La motivation en faveur de la réalisation d'une autre image d'un champ profond était de fournir aux observatoires de l'hémisphère sud une image optique de même profondeur de l'univers éloigné que celle qui avait été fournie pour l'hémisphère nord.
Le champ retenu se situait dans la constellation du Toucan à 22 32 56.22 d'ascension droite et -60° 33′ 02.69″ de déclinaison. Comme cela avait déjà été le cas pour le HDF-N (le champ profond de Hubble Nord), la zone ciblée avait été sélectionnée en sorte d'être aussi éloignée que possible du plan du disque de la Voie lactée qui contient une grande quantité de matière susceptible d'obscurcir l'image, et également en sorte de contenir aussi peu d'étoiles de la galaxie que possible.
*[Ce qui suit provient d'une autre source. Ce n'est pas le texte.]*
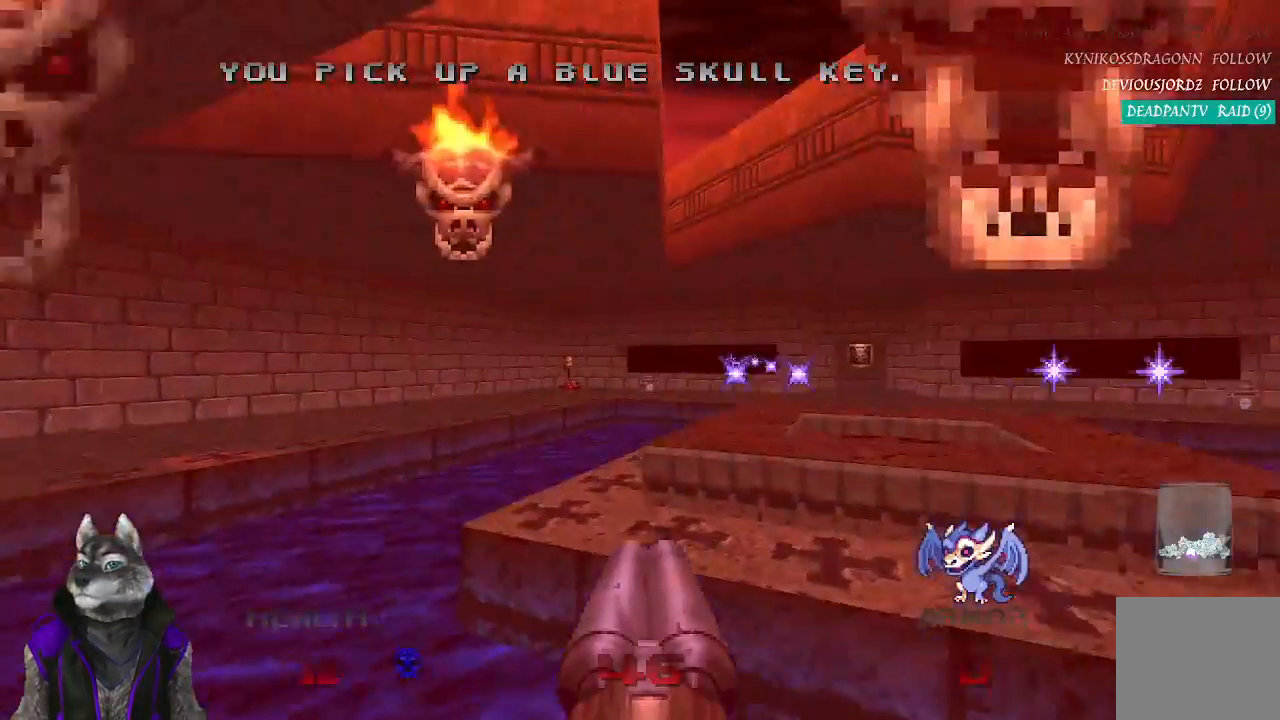
{"buttons": ["R2"], "left_stick": "up", "right_stick": "center", "events": [[50, "left_stick", "up-right"], [100, "R2", "down"], [350, "right_stick", "right"], [433, "left_stick", "up"], [483, "right_stick", "center"]]}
Cependant, le champ retenu est plus proche du plan du disque galactique que pour HDF-N, ce qui signifie qu'il contient plus d'étoiles de la galaxie. Il y a également une étoile brillante proche, de même qu'une source radio modérément puissante assez proche, mais dans ces deux cas, il a été décidé que cela ne compromettrait pas la poursuite des observations.
Comme avec le HDF-N, le champ sélectionné s'étend dans la zone de vision continue de Hubble (Continuous Viewing Zone=CVZ), cette fois-ci dans la direction du Sud, permettant de doubler la durée de visée à chaque orbite. À certaines époques de l'année, Hubble peut observer ce champ de façon continue, sans qu'il soit éclipsé par la Terre. La visée de ce champ présente cependant des inconvénients dus à la traversée de l'anomalie magnétique de l'Atlantique sud, et également au scintillement dû à la réverbération de la Terre pendant les heures du d'éclairage diurne. Cette dernière peut être évitée en utilisant, à ces moments-là, des instruments compatibles avec des sources de bruit plus importantes, par exemple les procédés de lecture CCD.
Comme pour le HDF-N, cette étude a également été affectée sur le temps discrétionnaire du Directeur.
Une image du champ a été prise brièvement les 30 et 31 octobre 1997, en vue de s'assurer que les étoiles-guides du champ était acceptables. Ces étoiles-guides constituaient une nécessité pour conserver HST pointé précisément sur la région durant l'observation elle-même.